**What the exercise asks**
Every line below that includes the word "shoulder" needs to be copied.
Study material Start Marker
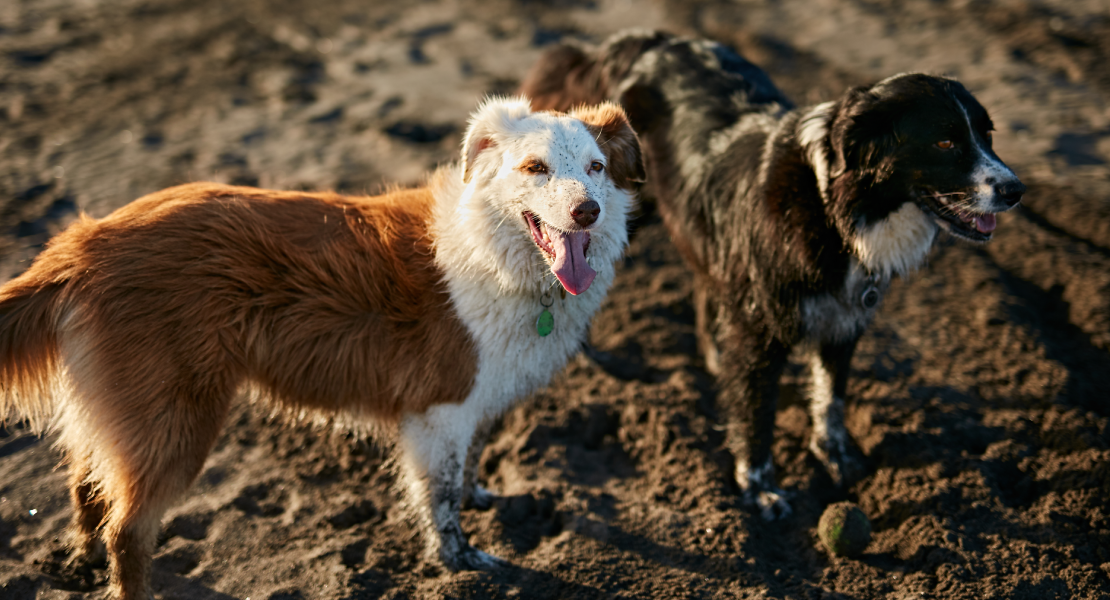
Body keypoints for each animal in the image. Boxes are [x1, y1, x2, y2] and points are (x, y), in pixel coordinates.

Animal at [0, 97, 643, 594]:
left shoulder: (476, 402)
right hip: (176, 420)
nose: (588, 211)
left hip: (127, 411)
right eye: (534, 168)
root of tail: (83, 244)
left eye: (597, 166)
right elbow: (440, 498)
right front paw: (460, 563)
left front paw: (479, 497)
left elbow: (465, 471)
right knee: (127, 531)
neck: (493, 251)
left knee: (87, 487)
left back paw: (81, 563)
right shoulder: (440, 410)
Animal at [519, 30, 1021, 516]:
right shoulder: (763, 327)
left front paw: (837, 457)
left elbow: (831, 397)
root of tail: (619, 45)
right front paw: (759, 489)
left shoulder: (844, 319)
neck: (832, 208)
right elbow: (759, 411)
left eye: (988, 135)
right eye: (945, 141)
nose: (1017, 190)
Study material End Marker
**Solution for this task**
left shoulder: (476, 402)
right shoulder: (440, 410)
right shoulder: (763, 327)
left shoulder: (844, 319)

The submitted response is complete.